Passive thermal control design methods, analysis, comparison, and evaluation for micro and nanosatellites carrying infrared imager

Abstract

Advancements in satellite technologies are increasing the power density of electronics and payloads. When the power consumption increases within a limited volume, waste heat generation also increases and this necessitates a proper and efficient thermal management system. Mostly, micro and nanosatellites use passive thermal control methods because of the low cost, no additional power requirement, ease of implementation, and better thermal performance. Passive methods lack the ability to meet certain thermal requirements on larger and smaller satellite platforms. This work numerically studies the performance of some of the passive thermal control techniques such as thermal straps, surface coatings, multi-layer insulation (MLI), and radiators for a 6U small satellite configuration carrying a mid-wave infrared (MWIR) payload whose temperature needs to be cooled down to 100K. Infrared (IR) imagers require low temperature, and the level of cooling is entirely dependent on the infrared wavelengths. These instruments are used for various applications includ-ing Earth observations, defence, and imaging at IR wavelengths.
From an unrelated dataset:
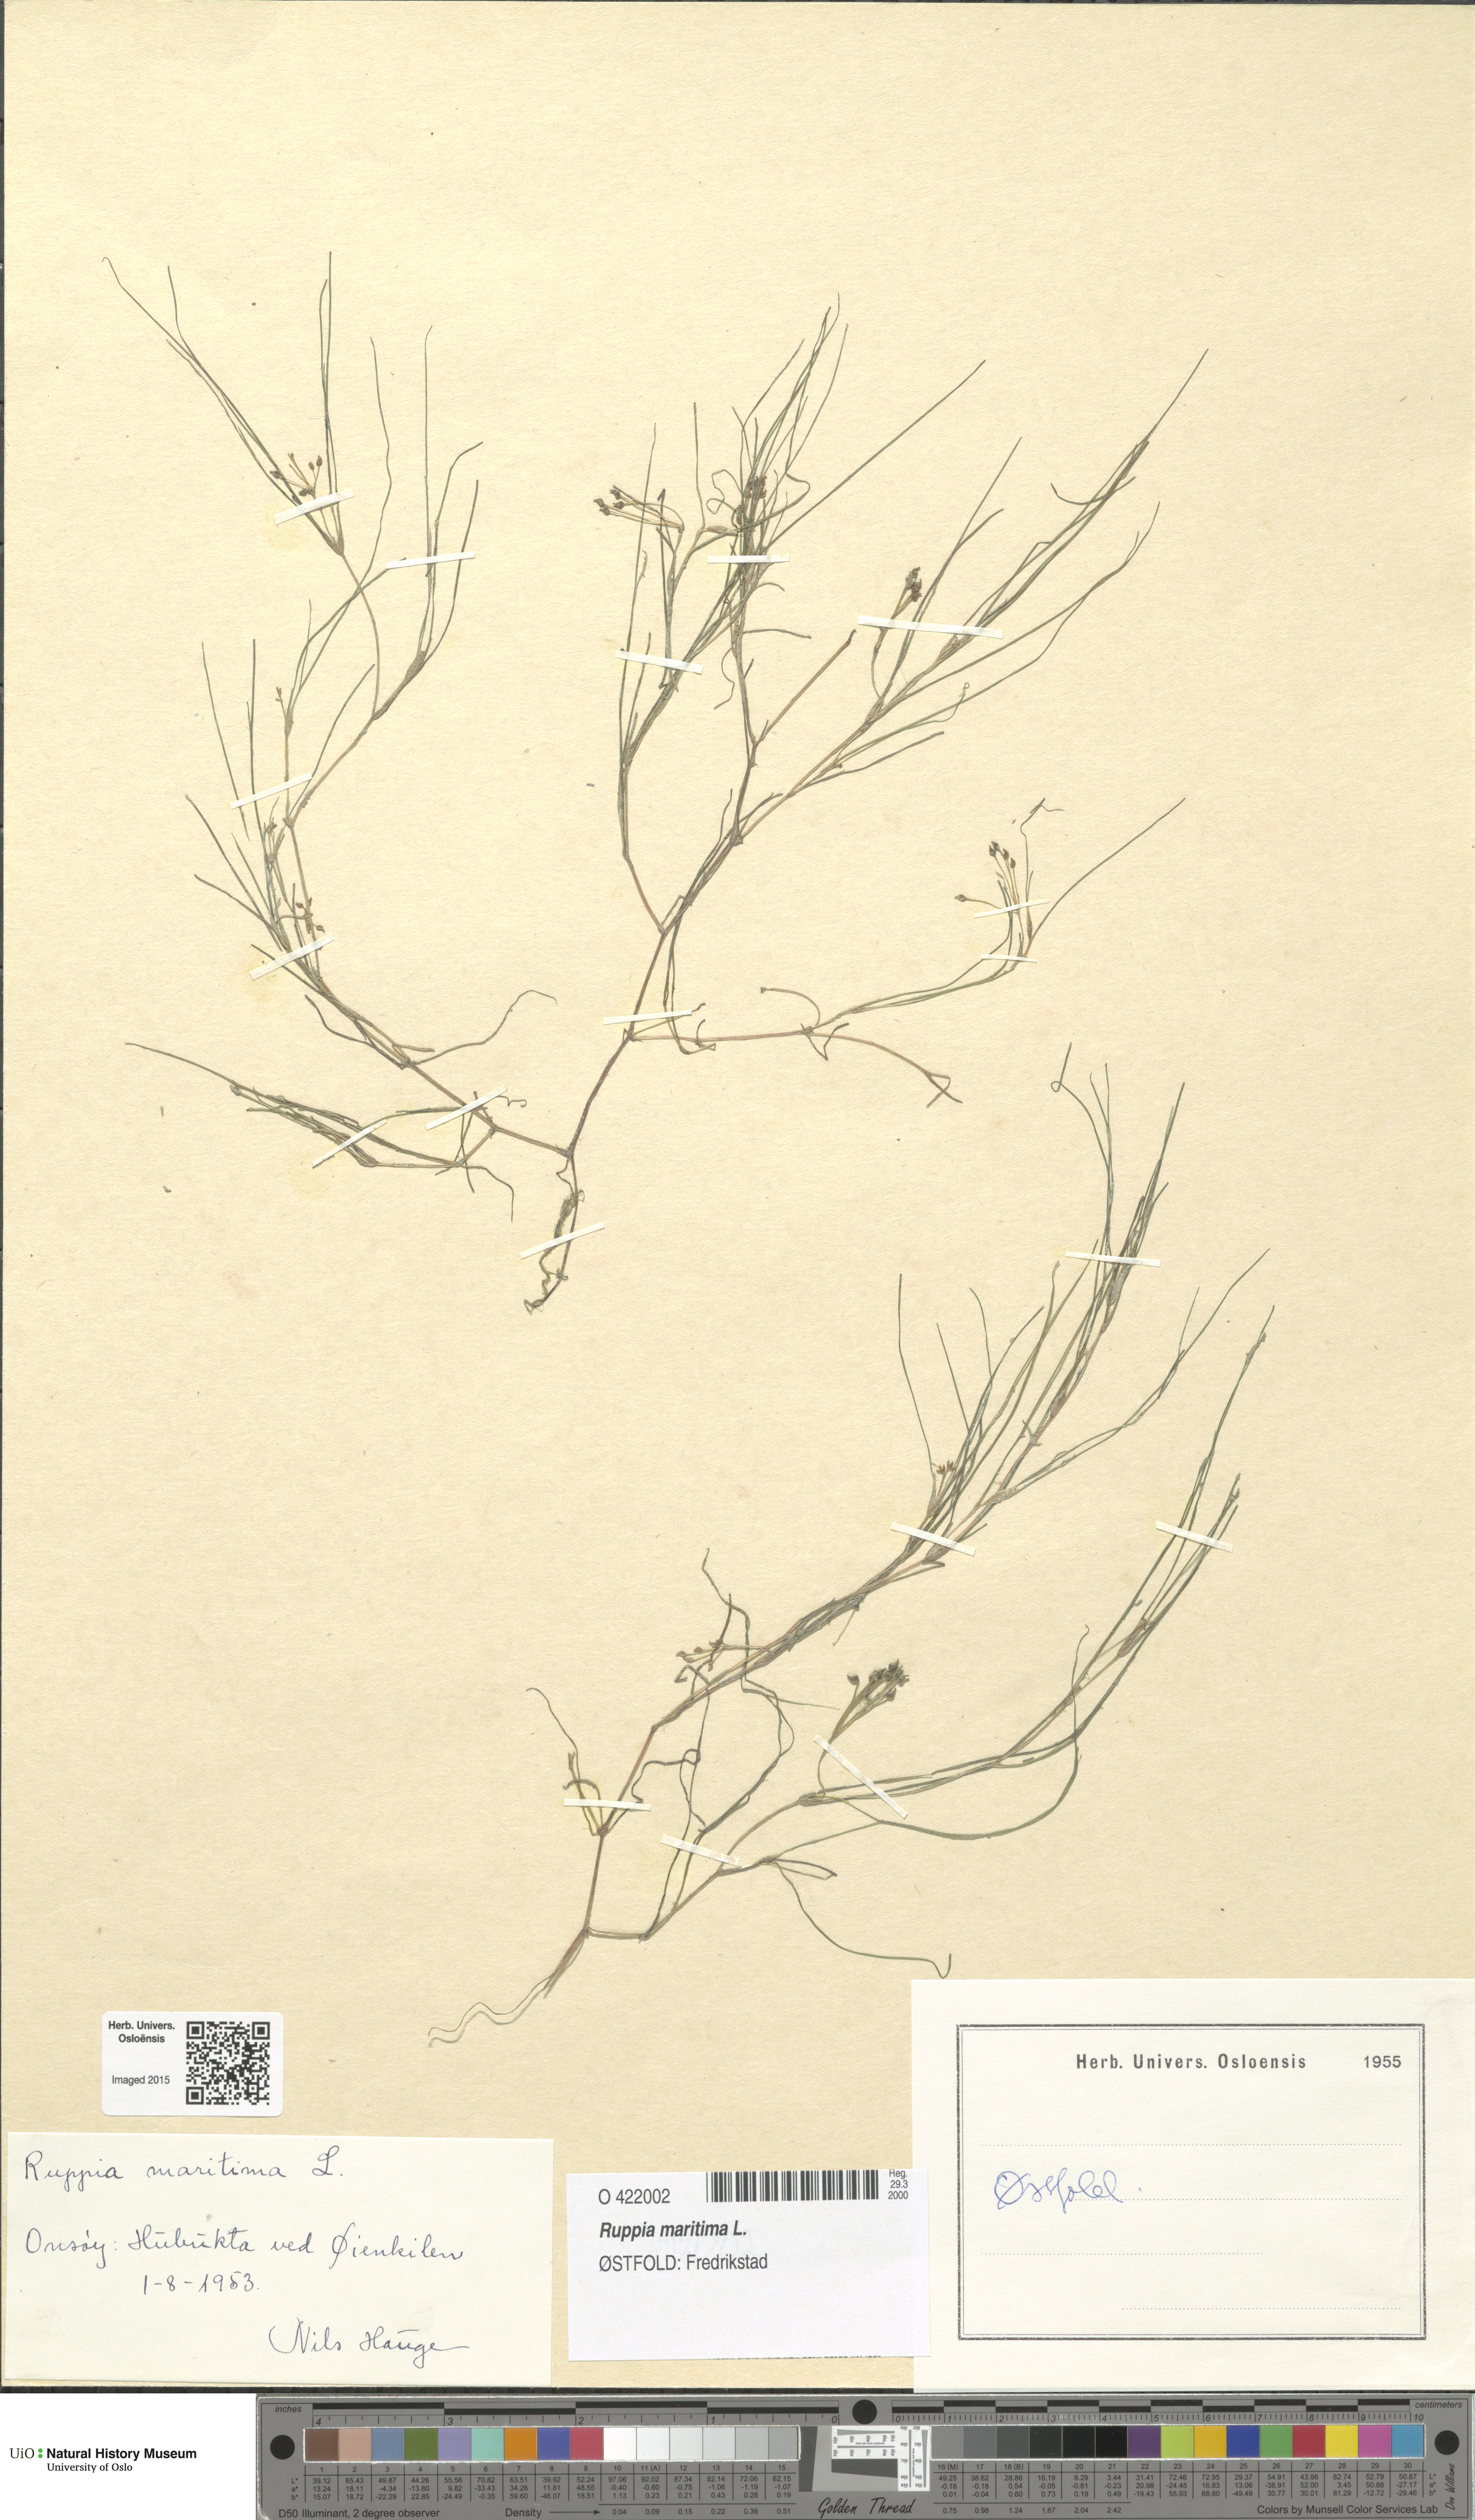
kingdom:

To achieve these low temperatures on such instruments, a micro-cryocooler is considered in this study. Most of the higher heat dissi-pating elements in the satellite are mounted to a heat exchanger plate, which is thermally coupled to an external radiator using thermal straps and heat pipes. The effects of the radiator size, orbital inclinations, space environments, satellite attitude with respect to the sun, and surface coatings are discussed elaborately for a 6U satellite configuration.